» **課題の目的**:
本文のうち「5.励起qを適切な質量値域をもたらす所望の励起qに変更し、断片イオンを収集する。」から「る。結果は、図5に示される。」までを全部書き写し、その中の「パルス弁」を「パルスバルブ」に入れ替えてください。

» **本文**:
--------------------------------

2.短時間、分解DCを印加し、例えば、6m/z幅のウインドウ内の目的のイオンを単離する。
3.放射励起を使用して、目的のイオンの0.1m/z以内のイオンを排除する。
4.短時間、分解DCを再印加し、生じ得る任意の断片を除去する。
5.励起qを適切な質量値域をもたらす所望の励起qに変更し、断片イオンを収集する。
6.目的のイオンを励起し、質量スペクトルを記録する。
本方法は、クロルプロチキセン(316.0921m/z)とフェンジリン(316.206m/z)の混合物を使用して、図4で実証される。
【0076】
図4の上段では、0.1139m/z離れた2つのイオンを分離するための試みは行なわれない。励起は、100ms間印加される22.5mV励起振幅を使用して、q=0.4において316.15の公称質量で印加される。パルス弁を使用して、励起ステップの際、圧力を上昇させ、より短時間におけるMS3効率の向上をもたらす。パルス弁は、q=0.4における励起の際のみ動作する。212m/zにおける主要断片は、フェンジリンに属する一方、231、271、および273m/zにおける断片は、クロルプロチキセンに属する。
【0077】
中段は、100ms間印加される6mVの励起振幅を使用する上述の方法のステップ3において、フェンジリンが放出されることを除き、同一励起条件を示す。フェンジリンの主要断片は、ここでは不在である一方、クロルプロチキセンの断片は、依然として存在する。クロルプロチキセン断片の強度は、依然として、上段の強度の100%の強度であって、クロルプロチキセンは、フェンジリンの排除によって影響を受けていないことを示すことに留意されたい。
【0078】
下段は、100ms間印加される6mVの励起振幅を同様に使用する、クロルプロチキセンがLITから排除された後のフェンジリンの励起を示す。中段の場合のように、放出を受けないイオンは、212m/zにおいて、断片を産生するフェンジリンのみを残し、排除プロセスによって影響を受けない。
【0079】
次いで、同一実験は、0.0622m/z離れたオキシコドン(316.1543m/z)およびクロルプロチキセン(316.0921m/z)に対して行なわれる。結果は、図5に示される。
【0080】
オキシコドンの主要断片は、298m/zで生じるが、256m/zにおける別の断片は、高エネルギー断片化、例えば、500mV以上等のエネルギーの20、30以上のeVがイオンに提供される励起振幅を使用する断片化が行なわれる場合に見られる。下段の縦軸は、中段および上段よりも10倍低いことに留意されたい。クロルプロチキセンの排除は、ある程度のオキシコドンを損失させ、上段のクロルプロチキセンを排除しない場合と比較して、その強度の約45%まで298m/z断片の低減をもたらす。0.0622m/zの質量分離の本結果は、提案される技術の下限が、約0.05m/zであることを示唆する。混合物からのオキシコドンの排除は、中段で実証されるように、クロルプロチキセン断片の強度に任意の低減を生じさせるとは考えられない。

--------------------------------

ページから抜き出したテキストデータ
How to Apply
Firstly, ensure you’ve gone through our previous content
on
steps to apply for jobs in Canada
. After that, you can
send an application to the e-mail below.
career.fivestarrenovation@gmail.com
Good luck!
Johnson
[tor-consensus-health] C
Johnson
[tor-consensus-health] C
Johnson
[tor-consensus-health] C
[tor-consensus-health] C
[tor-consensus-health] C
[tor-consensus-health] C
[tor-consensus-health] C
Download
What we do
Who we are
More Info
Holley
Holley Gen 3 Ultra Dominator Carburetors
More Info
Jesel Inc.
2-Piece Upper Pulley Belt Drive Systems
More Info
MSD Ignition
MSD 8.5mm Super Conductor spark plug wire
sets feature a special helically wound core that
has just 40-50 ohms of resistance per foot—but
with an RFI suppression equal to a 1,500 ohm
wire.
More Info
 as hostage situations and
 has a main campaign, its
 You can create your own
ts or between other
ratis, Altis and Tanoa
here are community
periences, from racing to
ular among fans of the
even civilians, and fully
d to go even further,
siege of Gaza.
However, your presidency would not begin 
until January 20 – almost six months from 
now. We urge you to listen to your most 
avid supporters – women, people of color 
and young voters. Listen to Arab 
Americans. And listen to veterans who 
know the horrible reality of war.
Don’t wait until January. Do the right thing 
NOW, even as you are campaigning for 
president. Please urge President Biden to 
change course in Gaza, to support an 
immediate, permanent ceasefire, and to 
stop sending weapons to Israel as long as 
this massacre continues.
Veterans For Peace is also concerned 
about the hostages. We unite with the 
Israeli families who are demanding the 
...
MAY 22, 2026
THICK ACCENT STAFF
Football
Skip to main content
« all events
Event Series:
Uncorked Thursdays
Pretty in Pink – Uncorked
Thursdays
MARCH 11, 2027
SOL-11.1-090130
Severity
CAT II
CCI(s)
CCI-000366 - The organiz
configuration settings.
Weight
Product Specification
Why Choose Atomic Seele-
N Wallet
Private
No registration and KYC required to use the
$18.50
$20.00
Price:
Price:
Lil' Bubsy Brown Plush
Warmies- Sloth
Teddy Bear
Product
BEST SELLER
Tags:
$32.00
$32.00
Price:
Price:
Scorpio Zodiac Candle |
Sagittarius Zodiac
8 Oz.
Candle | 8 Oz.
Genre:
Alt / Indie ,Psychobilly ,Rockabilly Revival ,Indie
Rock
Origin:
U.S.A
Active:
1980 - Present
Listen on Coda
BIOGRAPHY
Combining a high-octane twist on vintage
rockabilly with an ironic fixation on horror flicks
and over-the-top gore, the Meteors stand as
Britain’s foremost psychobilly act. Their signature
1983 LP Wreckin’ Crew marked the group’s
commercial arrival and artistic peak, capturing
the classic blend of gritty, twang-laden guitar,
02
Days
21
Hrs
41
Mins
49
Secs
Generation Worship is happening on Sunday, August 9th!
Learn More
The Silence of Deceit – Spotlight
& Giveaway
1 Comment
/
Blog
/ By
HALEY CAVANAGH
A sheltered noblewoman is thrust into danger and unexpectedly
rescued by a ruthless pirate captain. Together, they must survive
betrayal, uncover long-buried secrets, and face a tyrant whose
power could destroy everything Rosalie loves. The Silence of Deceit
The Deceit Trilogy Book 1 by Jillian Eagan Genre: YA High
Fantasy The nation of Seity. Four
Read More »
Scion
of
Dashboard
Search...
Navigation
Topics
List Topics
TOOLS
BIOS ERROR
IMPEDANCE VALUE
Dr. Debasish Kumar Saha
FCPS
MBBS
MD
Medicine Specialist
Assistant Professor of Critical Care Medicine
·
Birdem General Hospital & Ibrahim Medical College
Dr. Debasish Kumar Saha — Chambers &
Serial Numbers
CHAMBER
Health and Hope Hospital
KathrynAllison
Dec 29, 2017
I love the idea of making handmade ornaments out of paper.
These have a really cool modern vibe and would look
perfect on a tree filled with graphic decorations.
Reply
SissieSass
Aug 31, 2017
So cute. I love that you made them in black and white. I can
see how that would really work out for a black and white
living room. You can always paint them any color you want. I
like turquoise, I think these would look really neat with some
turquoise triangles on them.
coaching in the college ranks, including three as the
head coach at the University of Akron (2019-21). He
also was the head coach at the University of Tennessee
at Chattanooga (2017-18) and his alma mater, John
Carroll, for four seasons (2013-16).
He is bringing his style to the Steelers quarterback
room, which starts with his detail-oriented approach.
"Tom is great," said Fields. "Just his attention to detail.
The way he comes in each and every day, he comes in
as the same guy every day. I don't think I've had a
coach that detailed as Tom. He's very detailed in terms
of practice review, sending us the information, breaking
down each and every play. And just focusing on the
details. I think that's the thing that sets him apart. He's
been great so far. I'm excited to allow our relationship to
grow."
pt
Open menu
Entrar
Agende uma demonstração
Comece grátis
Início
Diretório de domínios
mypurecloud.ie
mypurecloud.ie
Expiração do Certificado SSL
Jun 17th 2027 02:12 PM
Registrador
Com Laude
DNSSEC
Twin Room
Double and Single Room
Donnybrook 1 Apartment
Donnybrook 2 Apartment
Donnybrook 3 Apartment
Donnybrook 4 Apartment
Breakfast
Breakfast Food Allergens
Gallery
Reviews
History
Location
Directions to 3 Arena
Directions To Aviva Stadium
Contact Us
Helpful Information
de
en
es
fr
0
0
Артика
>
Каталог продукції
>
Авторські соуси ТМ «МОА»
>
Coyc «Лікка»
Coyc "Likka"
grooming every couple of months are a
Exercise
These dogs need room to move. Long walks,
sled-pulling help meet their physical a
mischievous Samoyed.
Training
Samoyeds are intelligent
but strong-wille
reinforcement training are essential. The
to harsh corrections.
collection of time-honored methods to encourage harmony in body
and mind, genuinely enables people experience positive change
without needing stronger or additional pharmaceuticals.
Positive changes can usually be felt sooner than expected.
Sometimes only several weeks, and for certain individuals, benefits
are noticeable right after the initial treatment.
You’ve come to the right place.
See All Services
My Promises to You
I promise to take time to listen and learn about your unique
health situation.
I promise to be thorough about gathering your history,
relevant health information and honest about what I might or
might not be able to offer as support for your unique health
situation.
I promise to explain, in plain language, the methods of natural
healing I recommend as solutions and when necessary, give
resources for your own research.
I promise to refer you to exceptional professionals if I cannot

--------------------------------

» **解答例**:
5.励起qを適切な質量値域をもたらす所望の励起qに変更し、断片イオンを収集する。
6.目的のイオンを励起し、質量スペクトルを記録する。
本方法は、クロルプロチキセン(316.0921m/z)とフェンジリン(316.206m/z)の混合物を使用して、図4で実証される。
【0076】
図4の上段では、0.1139m/z離れた2つのイオンを分離するための試みは行なわれない。励起は、100ms間印加される22.5mV励起振幅を使用して、q=0.4において316.15の公称質量で印加される。パルスバルブを使用して、励起ステップの際、圧力を上昇させ、より短時間におけるMS3効率の向上をもたらす。パルスバルブは、q=0.4における励起の際のみ動作する。212m/zにおける主要断片は、フェンジリンに属する一方、231、271、および273m/zにおける断片は、クロルプロチキセンに属する。
【0077】
中段は、100ms間印加される6mVの励起振幅を使用する上述の方法のステップ3において、フェンジリンが放出されることを除き、同一励起条件を示す。フェンジリンの主要断片は、ここでは不在である一方、クロルプロチキセンの断片は、依然として存在する。クロルプロチキセン断片の強度は、依然として、上段の強度の100%の強度であって、クロルプロチキセンは、フェンジリンの排除によって影響を受けていないことを示すことに留意されたい。
【0078】
下段は、100ms間印加される6mVの励起振幅を同様に使用する、クロルプロチキセンがLITから排除された後のフェンジリンの励起を示す。中段の場合のように、放出を受けないイオンは、212m/zにおいて、断片を産生するフェンジリンのみを残し、排除プロセスによって影響を受けない。
【0079】
次いで、同一実験は、0.0622m/z離れたオキシコドン(316.1543m/z)およびクロルプロチキセン(316.0921m/z)に対して行なわれる。結果は、図5に示される。